▶ _実施する課題_: 以下の医療崩壊についての文章から、「それらを適正な値段にしなさい。」で始まり「医療費もOECD平均まで増やす。」で終わる部分を一字一句変えずに書き写しなさい。

▶ _提示された文章_:
それに、医師や看護師以外の人も足りないから、
医師達の仕事が増えて、医師が疲弊して
どんどん病院からいなくなる。
でも、患者は増えつづけている。
という負の循環で医療崩壊は起こっています。
医療というのは、「人材集約型産業」ですから、
人を雇わないとできない仕事なんですよ。
でも、人を雇うだけの金がないから、
医師や看護師の仕事がどんどん増えている。
年々医療は高度化して、人手がもっと必要なのに
病院の人は増えない。
それは、人を雇うだけのお金が病院にないからです。
んで、人を雇うお金っていうのは、
基本的には「診療報酬」になりますから。
診療報酬を上げろ、っていう主張になります。
日本の診療報酬、とくに「技術料」
と言われる手術とか手技の値段は
他の先進国の数分の一とか、
下手したら、十分の一くらいですからね。
それらを適正な値段にしなさい。
というのが、私の主張です。
もちろん、診療報酬だけでは難しい面もあるから、
地域医療に貢献している病院とか、
診療所なんかには、それに応じた補助金を出す。
という政策も必要だと思います。
もちろん、金だけで全て解決するとも思っていません。
患者の数が多くて医師が少ない、
というのが原因ですから。
患者の数を減らす、アクセス制限や予防医療、
といったものも、もちろん必要だと思うし。
医師の数を増やす事も必要だと思います。
民主党は医師数を1.5倍に増やす。
医療費もOECD平均まで増やす。
とマニュフェストには書いてありましたが。
いつまでに、って事は書いていないんですよ。
残念ながら。
それでも、民主党が政権を握るまでは、
期待はしていたんですけど。
なんか、官から民へ、とか言っておきながら
財務省の言いなりで、医療費は抑制する。
っていう方向にしか見えないんですけどねー。
今のところ。
元財務官僚で「医療崩壊の真犯人」って本を
最近書かれた村上正泰さんも、
私と同じように考えられているみたいですね。
m3.comにインタビューが出ていたので、
ちょっと引用させていただきますね。
いつもお世話になっております。
「医療費亡国論」からの脱却が不可欠
-元財務官僚・村上正泰氏に聞く◆Vol.1
「国民負担率の抑制が、あらゆる政策の出発点だった」
2009年11月25日 聞き手・橋本佳子(m3.com編集長)
「わが国の医療制度の危機的状況の最大の原因は、
これまでの低医療費政策」。
今年10月に上梓した『医療崩壊の真犯人』(PHP新書)で、
こう指摘した村上正泰氏。村上氏は財務省に入省、
2004年から2年間は厚生労働省に出向し、
2006年の医療制度改革に携わった。
現在は退職し、財団法人日本国際フォーラム所長
として活動すると同時に、財務・厚労の
両省での経験を踏まえ、医療分野での評論活動を展開する。

▶ _提供データ_:
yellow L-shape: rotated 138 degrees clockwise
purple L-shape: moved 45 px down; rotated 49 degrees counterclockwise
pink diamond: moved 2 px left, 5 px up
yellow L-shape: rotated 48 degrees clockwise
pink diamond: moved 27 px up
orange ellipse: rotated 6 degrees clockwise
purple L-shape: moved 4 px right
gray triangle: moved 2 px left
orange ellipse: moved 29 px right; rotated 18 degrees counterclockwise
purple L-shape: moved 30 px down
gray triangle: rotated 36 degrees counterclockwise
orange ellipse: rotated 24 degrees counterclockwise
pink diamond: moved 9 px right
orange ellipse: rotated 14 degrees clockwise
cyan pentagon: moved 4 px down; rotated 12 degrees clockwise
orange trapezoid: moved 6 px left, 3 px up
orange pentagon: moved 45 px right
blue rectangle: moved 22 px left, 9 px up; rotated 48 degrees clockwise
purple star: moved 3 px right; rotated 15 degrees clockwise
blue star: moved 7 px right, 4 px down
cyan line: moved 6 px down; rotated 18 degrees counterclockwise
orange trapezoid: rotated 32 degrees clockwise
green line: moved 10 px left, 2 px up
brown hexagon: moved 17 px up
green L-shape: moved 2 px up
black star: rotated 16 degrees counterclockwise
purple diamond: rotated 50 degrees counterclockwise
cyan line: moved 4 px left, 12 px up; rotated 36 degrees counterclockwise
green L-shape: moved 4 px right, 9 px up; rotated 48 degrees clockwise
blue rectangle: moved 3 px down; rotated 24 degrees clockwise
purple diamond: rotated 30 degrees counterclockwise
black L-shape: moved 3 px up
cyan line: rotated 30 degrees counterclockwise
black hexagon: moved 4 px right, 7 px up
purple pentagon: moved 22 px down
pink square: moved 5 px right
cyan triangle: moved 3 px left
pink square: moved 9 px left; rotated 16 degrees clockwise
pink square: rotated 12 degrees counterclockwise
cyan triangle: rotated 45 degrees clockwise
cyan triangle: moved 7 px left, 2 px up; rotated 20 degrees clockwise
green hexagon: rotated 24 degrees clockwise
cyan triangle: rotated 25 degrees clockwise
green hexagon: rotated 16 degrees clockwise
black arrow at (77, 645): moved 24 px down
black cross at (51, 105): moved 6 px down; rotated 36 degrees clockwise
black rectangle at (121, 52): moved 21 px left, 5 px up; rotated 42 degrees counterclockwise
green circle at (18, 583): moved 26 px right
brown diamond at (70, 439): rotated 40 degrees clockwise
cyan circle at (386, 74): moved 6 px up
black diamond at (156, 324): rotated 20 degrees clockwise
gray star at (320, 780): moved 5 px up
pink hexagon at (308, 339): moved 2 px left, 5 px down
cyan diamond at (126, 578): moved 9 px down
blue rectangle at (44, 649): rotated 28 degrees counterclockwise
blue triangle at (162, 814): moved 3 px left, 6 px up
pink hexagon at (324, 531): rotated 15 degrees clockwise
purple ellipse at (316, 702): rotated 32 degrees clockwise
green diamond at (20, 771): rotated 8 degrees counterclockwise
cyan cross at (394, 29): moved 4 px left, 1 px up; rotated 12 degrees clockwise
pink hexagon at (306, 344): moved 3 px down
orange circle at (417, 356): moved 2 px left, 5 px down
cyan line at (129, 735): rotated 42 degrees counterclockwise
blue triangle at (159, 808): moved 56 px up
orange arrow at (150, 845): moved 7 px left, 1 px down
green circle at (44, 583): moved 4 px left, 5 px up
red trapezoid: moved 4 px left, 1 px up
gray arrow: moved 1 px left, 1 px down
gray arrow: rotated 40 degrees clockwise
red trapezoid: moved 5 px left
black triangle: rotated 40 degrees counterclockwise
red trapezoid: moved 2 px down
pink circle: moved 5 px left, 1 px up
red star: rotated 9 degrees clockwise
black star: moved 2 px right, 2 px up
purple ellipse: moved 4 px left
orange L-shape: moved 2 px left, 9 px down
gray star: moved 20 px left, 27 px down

▶ _以下の結果_:
それらを適正な値段にしなさい。
というのが、私の主張です。
もちろん、診療報酬だけでは難しい面もあるから、
地域医療に貢献している病院とか、
診療所なんかには、それに応じた補助金を出す。
という政策も必要だと思います。
もちろん、金だけで全て解決するとも思っていません。
患者の数が多くて医師が少ない、
というのが原因ですから。
患者の数を減らす、アクセス制限や予防医療、
といったものも、もちろん必要だと思うし。
医師の数を増やす事も必要だと思います。
民主党は医師数を1.5倍に増やす。
医療費もOECD平均まで増やす。